Ich folge dem Aufruf im podcast und habe mich hier etwas umgeschaut. Durch den in der letzten Lage besprochene Punkt um einen Richter und dessen mögliches „Berufsverbot“ kam ich über das Thema der ehrenamtlichen Arbeitsrichter - und wie diese ihre Berufung ausschließlich über die Gewerkschaften erhalten - auf die Frage: Was machen wir eigentlich wenn es die Gewerkschaften bald so nicht mehr gibt - und was bedeutet das gesellschaftlich für uns?
Schaut man sich die Mitgliederzahlen der großen deutschen Gewerkschaften seit der Wiedervereinigung an, geht es steil nach unten.
Der Auftrag und die Sinnhaftigkeit von starken Vereinigungen von Mitgliedern, zur Wahrung von gerechten Arbeitsbedingungen und als ein Gegenpol zur eher kapitalistisch orientierten Arbeitgeberseite besteht jedoch weiterhin.

| Daten zur Auswertung |
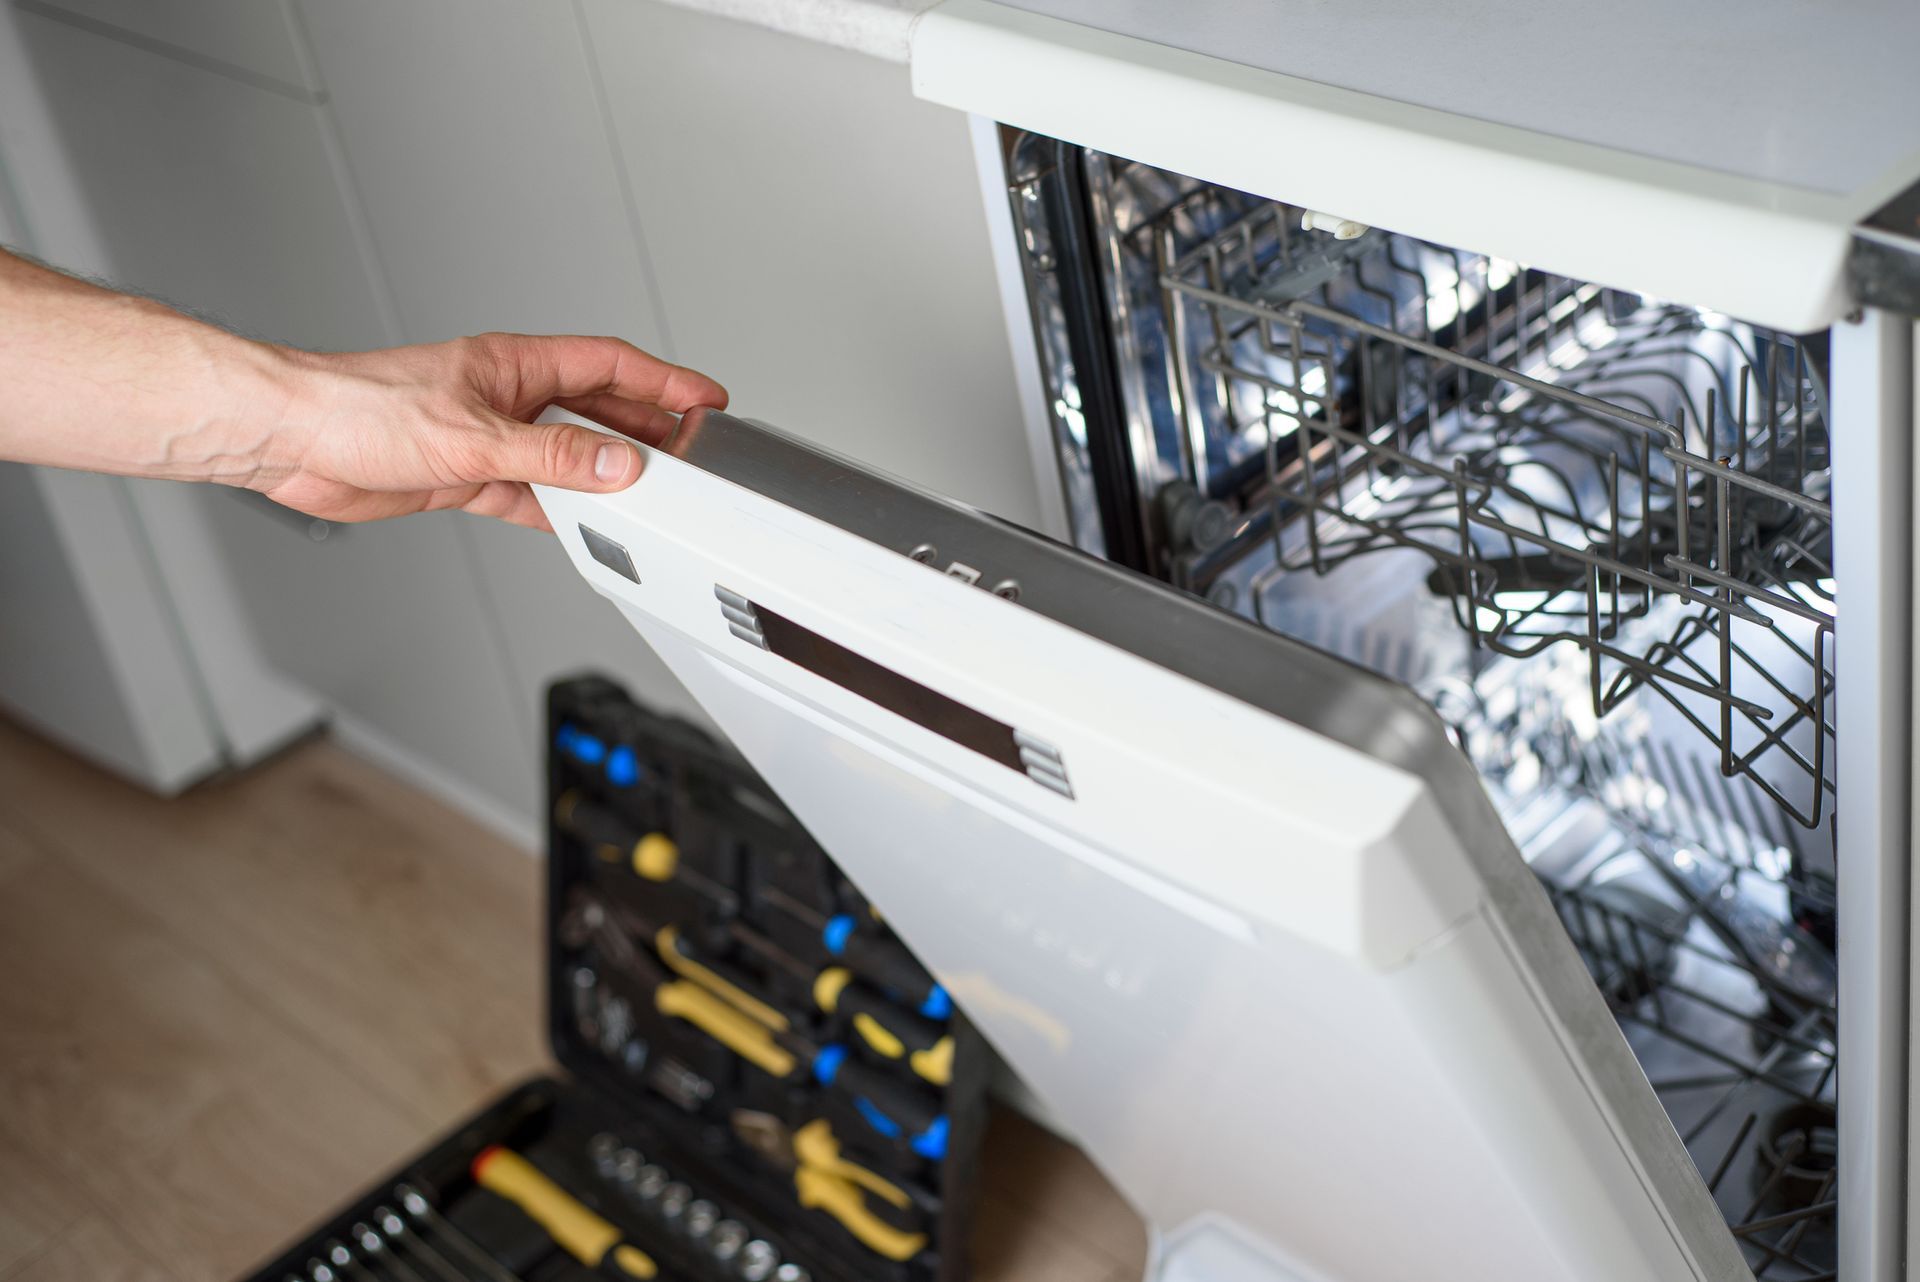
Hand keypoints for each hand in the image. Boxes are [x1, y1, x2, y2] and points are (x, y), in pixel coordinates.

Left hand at [254, 332, 727, 529]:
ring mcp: (485, 436)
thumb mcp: (473, 437)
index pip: (608, 366)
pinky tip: (579, 525)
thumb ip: (553, 456)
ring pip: (564, 456)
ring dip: (601, 475)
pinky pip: (528, 493)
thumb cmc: (358, 410)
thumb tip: (617, 465)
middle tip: (689, 451)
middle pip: (595, 410)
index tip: (705, 399)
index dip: (663, 382)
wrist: (292, 440)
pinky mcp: (462, 475)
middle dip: (645, 429)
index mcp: (512, 365)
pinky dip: (557, 511)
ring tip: (646, 494)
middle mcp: (504, 397)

| Ziel der Aufgabe |
Beantworten Sie anhand des Lesetextes die folgenden Fragen:
1. Über wen erhalten die ehrenamtlichen Arbeitsrichter ihre Berufung?
2. Wie haben sich die Mitgliederzahlen der großen deutschen Gewerkschaften seit der Wiedervereinigung entwickelt?
3. Wozu dienen starke Vereinigungen von Mitgliedern laut dem Text?

| Musterlösung |
1. Ausschließlich über die Gewerkschaften.
2. Sie gehen steil nach unten.
3. Zur Wahrung von gerechten Arbeitsbedingungen und als Gegenpol zur eher kapitalistisch orientierten Arbeitgeberseite.